R1 The Crown Civil Proceedings Bill attached to this Report, which modernises the Crown Proceedings Act 1950, should be considered for enactment.

Chapter 3 Resolving central policy issuesTop


R2The Crown should be able to be sued in tort as a private individual and be held directly liable.  
R3Existing immunity provisions that apply to Crown employees and that currently have the effect of immunising the Crown should be included in a schedule in the new Act and continue to apply to immunise the Crown against liability.
R4The substantive law of torts, including what kinds of torts the Crown should be liable for, should continue to be developed by the courts. We are not recommending a legislative response at this time.
R5We recommend the retention of statutory immunity for Crown employees in respect of good-faith actions or omissions in pursuance or intended pursuance of their duties, functions or powers.
R6The immunities provided for Crown employees should not prevent the courts from holding the Crown itself liable in tort in respect of the actions or omissions of a Crown employee covered by an immunity.

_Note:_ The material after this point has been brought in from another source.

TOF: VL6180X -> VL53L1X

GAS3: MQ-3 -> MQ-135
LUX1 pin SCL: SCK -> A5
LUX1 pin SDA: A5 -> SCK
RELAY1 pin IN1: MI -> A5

R7A statutory indemnity should be enacted for ministers of the Crown to replace the current indemnity procedure in the Cabinet Manual. Under the new provision, the Crown would be required to indemnify ministers for costs and damages in civil proceedings in respect of good-faith actions or omissions in pursuance or intended pursuance of their duties, functions or powers.
R8 The indemnity should be paid by the department that is responsible for the subject matter of the civil proceedings, and departments should be required to include a statement in their annual financial statements itemising all amounts paid to indemnify a minister under the enacted indemnity. Confidential and personal information would be protected when reporting.
R9We recommend that a court should be able to grant any remedy in civil proceedings against the Crown.
R10Where the public interest requires, the court must make a declaratory order about any party’s rights or entitlements instead of ordering against the Crown any of:
(a) an injunction;
(b) an attachment;
(c) specific performance; or
(d) the conveyance of land or property.
R11The new legislation should continue the exclusion in the Crown Proceedings Act against bringing in rem proceedings against the Crown and should provide that the Crown’s ships or aircraft and related property cannot be arrested or made subject to any of the consequences of in rem proceedings.